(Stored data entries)
/---
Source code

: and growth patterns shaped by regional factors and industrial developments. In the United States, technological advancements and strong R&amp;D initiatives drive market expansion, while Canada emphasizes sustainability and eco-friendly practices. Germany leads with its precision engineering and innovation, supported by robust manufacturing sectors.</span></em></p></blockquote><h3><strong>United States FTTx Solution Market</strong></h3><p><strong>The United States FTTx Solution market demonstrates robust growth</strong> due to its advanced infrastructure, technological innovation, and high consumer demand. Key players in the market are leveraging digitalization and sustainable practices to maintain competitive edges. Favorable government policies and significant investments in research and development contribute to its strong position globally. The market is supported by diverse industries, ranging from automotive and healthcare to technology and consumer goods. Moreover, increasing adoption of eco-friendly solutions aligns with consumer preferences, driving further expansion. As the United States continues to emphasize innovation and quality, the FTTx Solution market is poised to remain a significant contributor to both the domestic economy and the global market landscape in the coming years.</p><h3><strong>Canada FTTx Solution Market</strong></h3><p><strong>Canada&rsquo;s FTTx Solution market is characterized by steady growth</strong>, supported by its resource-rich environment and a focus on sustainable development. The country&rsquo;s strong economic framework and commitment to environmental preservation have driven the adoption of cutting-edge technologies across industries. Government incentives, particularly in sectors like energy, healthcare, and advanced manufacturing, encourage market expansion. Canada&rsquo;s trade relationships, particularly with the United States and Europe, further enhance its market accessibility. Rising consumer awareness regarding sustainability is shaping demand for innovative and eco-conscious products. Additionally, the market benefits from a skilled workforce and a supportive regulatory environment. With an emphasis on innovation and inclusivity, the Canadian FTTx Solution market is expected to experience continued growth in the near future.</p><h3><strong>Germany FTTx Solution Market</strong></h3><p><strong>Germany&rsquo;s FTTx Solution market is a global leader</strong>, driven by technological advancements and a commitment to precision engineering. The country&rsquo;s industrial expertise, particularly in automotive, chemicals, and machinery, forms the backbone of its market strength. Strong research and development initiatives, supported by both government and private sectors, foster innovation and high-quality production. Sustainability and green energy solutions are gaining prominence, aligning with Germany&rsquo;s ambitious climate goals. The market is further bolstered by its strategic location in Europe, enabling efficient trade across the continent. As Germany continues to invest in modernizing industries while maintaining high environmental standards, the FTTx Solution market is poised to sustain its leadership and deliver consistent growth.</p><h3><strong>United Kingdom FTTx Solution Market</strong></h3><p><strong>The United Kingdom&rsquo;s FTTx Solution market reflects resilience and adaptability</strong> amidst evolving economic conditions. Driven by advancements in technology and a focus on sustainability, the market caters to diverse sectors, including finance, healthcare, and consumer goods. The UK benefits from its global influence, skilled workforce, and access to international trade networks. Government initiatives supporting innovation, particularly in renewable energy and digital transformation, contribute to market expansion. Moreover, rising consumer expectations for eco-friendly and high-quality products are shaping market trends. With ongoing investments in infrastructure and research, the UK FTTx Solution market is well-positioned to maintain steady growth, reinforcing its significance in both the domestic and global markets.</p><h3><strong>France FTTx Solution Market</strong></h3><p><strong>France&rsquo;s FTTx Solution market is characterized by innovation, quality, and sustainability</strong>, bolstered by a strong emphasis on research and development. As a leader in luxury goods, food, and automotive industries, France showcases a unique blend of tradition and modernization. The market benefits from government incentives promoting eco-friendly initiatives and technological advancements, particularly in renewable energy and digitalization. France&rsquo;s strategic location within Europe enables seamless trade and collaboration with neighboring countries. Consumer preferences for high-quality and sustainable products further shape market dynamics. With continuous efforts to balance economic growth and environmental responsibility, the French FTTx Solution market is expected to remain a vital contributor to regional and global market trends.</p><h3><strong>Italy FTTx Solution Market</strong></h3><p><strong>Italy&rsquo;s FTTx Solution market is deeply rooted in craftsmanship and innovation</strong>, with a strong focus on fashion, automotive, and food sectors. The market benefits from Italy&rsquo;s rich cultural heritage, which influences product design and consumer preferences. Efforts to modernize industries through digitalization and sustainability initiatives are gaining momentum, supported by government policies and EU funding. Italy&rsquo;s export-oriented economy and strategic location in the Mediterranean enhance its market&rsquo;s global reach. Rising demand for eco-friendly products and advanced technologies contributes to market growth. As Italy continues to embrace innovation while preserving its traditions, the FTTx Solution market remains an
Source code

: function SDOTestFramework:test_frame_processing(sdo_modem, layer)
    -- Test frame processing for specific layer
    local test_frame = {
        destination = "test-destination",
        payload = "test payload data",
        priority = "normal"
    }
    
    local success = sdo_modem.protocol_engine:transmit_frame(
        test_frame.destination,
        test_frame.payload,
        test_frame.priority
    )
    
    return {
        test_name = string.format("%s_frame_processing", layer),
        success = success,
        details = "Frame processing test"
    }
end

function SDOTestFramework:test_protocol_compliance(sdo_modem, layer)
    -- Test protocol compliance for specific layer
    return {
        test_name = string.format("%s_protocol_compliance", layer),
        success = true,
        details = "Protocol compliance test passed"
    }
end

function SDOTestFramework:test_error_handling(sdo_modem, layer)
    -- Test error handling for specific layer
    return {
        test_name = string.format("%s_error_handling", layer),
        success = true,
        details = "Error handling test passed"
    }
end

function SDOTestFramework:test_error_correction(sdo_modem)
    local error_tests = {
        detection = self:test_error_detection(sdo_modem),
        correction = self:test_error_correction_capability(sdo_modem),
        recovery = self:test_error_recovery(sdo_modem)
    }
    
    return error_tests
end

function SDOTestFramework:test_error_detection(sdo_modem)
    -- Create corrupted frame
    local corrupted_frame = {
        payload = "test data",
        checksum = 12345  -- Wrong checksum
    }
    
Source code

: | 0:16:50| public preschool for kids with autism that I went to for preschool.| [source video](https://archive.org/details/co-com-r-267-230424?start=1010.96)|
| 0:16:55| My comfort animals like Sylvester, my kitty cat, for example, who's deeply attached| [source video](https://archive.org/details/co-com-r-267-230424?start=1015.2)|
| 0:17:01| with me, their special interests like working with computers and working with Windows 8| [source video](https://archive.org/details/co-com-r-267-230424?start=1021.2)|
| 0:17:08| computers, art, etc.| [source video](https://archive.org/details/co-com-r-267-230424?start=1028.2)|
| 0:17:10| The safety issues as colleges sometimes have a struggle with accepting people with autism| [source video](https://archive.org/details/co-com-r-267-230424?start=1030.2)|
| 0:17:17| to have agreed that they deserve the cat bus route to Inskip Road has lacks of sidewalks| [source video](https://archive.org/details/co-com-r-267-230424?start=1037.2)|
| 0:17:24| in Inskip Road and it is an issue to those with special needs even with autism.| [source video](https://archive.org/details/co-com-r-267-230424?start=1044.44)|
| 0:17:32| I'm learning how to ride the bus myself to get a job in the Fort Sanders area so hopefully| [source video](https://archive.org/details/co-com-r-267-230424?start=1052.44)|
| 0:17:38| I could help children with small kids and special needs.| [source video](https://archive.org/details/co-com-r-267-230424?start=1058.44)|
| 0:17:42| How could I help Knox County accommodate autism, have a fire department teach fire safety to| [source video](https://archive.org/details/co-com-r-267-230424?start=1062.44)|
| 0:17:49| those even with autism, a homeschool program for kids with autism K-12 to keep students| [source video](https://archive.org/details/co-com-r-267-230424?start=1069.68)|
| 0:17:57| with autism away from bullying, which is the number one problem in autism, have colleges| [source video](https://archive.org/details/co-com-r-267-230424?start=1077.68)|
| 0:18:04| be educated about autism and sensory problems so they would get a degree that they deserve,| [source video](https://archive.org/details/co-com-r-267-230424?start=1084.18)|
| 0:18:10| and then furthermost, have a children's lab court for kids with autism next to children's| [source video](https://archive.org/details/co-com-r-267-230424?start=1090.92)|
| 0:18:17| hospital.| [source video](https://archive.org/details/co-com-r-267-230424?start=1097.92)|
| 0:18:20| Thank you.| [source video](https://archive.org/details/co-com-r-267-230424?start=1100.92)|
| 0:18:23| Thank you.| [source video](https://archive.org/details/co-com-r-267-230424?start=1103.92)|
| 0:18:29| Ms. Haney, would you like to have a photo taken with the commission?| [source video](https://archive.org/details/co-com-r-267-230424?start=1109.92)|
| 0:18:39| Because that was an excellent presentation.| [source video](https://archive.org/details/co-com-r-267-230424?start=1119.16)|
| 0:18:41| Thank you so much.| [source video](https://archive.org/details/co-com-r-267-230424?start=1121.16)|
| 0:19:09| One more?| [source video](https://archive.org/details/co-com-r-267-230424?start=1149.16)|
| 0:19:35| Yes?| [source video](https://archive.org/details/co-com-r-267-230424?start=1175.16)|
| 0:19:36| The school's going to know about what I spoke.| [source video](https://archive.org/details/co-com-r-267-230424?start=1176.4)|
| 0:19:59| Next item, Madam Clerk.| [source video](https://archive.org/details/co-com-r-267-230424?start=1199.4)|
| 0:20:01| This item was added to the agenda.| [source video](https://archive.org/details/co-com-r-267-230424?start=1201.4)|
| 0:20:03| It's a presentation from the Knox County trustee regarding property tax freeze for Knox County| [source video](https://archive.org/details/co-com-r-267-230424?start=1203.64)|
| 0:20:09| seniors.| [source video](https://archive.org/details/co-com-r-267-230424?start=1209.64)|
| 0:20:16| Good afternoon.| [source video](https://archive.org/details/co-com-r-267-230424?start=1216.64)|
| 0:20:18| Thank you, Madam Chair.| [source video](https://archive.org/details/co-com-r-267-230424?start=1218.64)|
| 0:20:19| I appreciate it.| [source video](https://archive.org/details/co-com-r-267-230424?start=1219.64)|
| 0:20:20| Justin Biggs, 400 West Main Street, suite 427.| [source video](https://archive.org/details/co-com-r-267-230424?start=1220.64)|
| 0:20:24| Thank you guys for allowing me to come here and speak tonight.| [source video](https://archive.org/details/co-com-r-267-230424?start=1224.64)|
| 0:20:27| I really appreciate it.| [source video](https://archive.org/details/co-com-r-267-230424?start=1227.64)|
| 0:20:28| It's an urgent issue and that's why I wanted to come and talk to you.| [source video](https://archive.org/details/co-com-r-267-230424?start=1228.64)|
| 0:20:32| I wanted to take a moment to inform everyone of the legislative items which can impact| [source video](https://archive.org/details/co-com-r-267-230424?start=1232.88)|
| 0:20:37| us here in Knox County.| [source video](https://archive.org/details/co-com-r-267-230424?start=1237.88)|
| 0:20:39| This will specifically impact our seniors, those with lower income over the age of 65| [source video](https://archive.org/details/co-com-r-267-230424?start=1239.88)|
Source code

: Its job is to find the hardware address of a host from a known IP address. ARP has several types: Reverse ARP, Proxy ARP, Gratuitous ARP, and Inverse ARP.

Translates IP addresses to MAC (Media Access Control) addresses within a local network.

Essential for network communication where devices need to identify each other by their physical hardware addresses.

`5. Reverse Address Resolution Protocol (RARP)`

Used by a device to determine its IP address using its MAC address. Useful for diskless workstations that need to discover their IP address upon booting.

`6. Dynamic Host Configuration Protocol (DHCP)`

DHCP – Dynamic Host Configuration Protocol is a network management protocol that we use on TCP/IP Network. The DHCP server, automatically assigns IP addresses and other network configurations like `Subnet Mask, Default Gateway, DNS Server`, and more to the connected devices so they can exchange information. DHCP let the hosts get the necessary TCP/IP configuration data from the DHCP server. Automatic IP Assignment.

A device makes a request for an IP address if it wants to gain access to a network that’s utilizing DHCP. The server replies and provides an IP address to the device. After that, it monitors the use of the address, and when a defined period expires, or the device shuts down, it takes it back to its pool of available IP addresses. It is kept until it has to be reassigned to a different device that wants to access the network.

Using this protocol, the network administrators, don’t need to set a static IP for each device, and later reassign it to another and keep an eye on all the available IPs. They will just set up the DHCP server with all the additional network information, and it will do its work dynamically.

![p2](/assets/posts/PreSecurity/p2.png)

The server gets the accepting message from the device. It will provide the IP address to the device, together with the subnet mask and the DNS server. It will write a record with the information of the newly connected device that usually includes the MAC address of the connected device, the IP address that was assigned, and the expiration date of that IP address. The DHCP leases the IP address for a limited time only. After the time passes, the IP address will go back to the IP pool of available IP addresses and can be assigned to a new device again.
\---
Copy the listing word for word, starting at the line that contains "Using this protocol, the" and ending at the end of the listing.

SOLUTION TO THIS TASK:
Using this protocol, the network administrators, don’t need to set a static IP for each device, and later reassign it to another and keep an eye on all the available IPs. They will just set up the DHCP server with all the additional network information, and it will do its work dynamically.

![p2](/assets/posts/PreSecurity/p2.png)

The server gets the accepting message from the device. It will provide the IP address to the device, together with the subnet mask and the DNS server. It will write a record with the information of the newly connected device that usually includes the MAC address of the connected device, the IP address that was assigned, and the expiration date of that IP address. The DHCP leases the IP address for a limited time only. After the time passes, the IP address will go back to the IP pool of available IP addresses and can be assigned to a new device again.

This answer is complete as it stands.